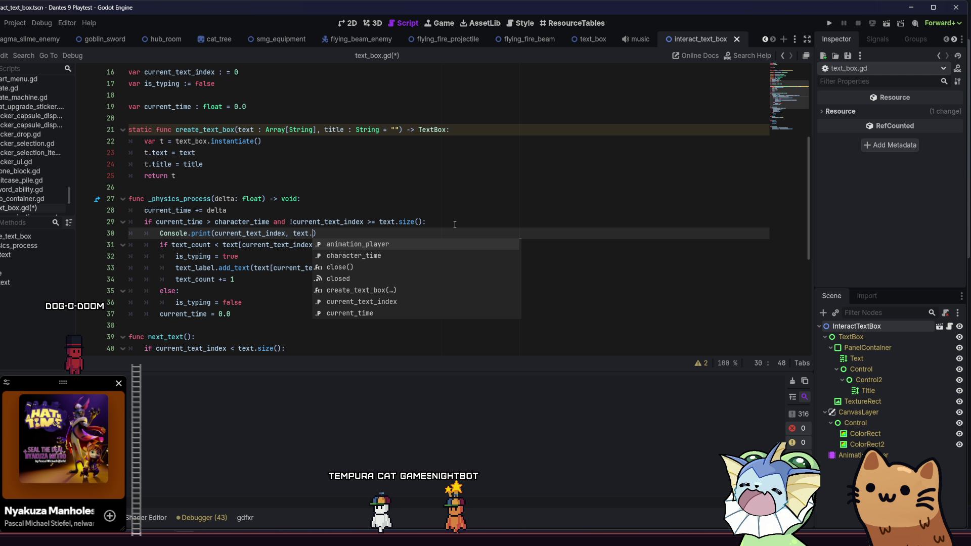
{"action": "left_click", "coordinate": [826, 23]}
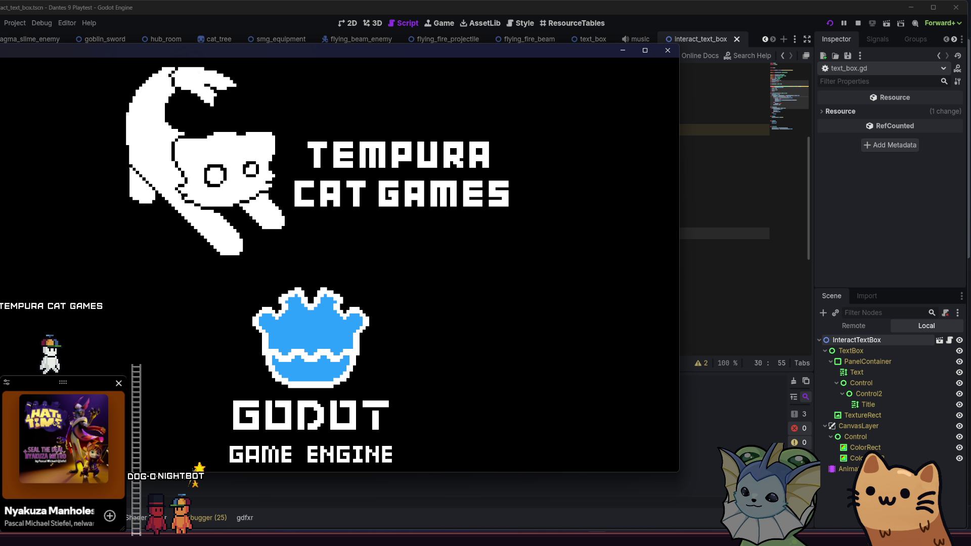
Step: Maximize the game, start a run, reach Tama's empty dialogue box, then close the game
{"action": "key", "text": "super+Up"}
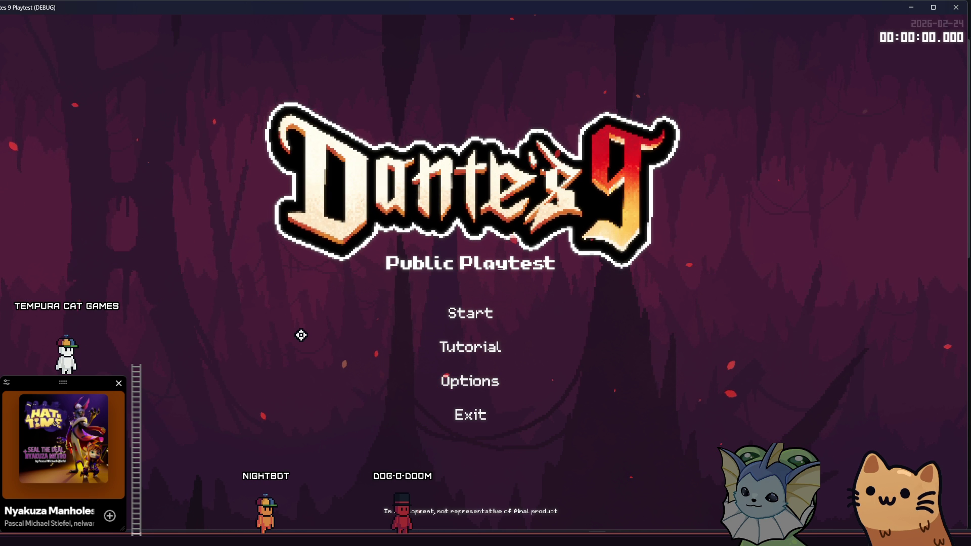
{"action": "left_click", "coordinate": [472, 320]}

What the task asks -> With the images excluded, reproduce the data above precisely as written.

Response box ->
{"action": "left_click", "coordinate": [826, 23]}
Step: Maximize the game, start a run, reach Tama's empty dialogue box, then close the game
{"action": "key", "text": "super+Up"}
{"action": "left_click", "coordinate": [472, 320]}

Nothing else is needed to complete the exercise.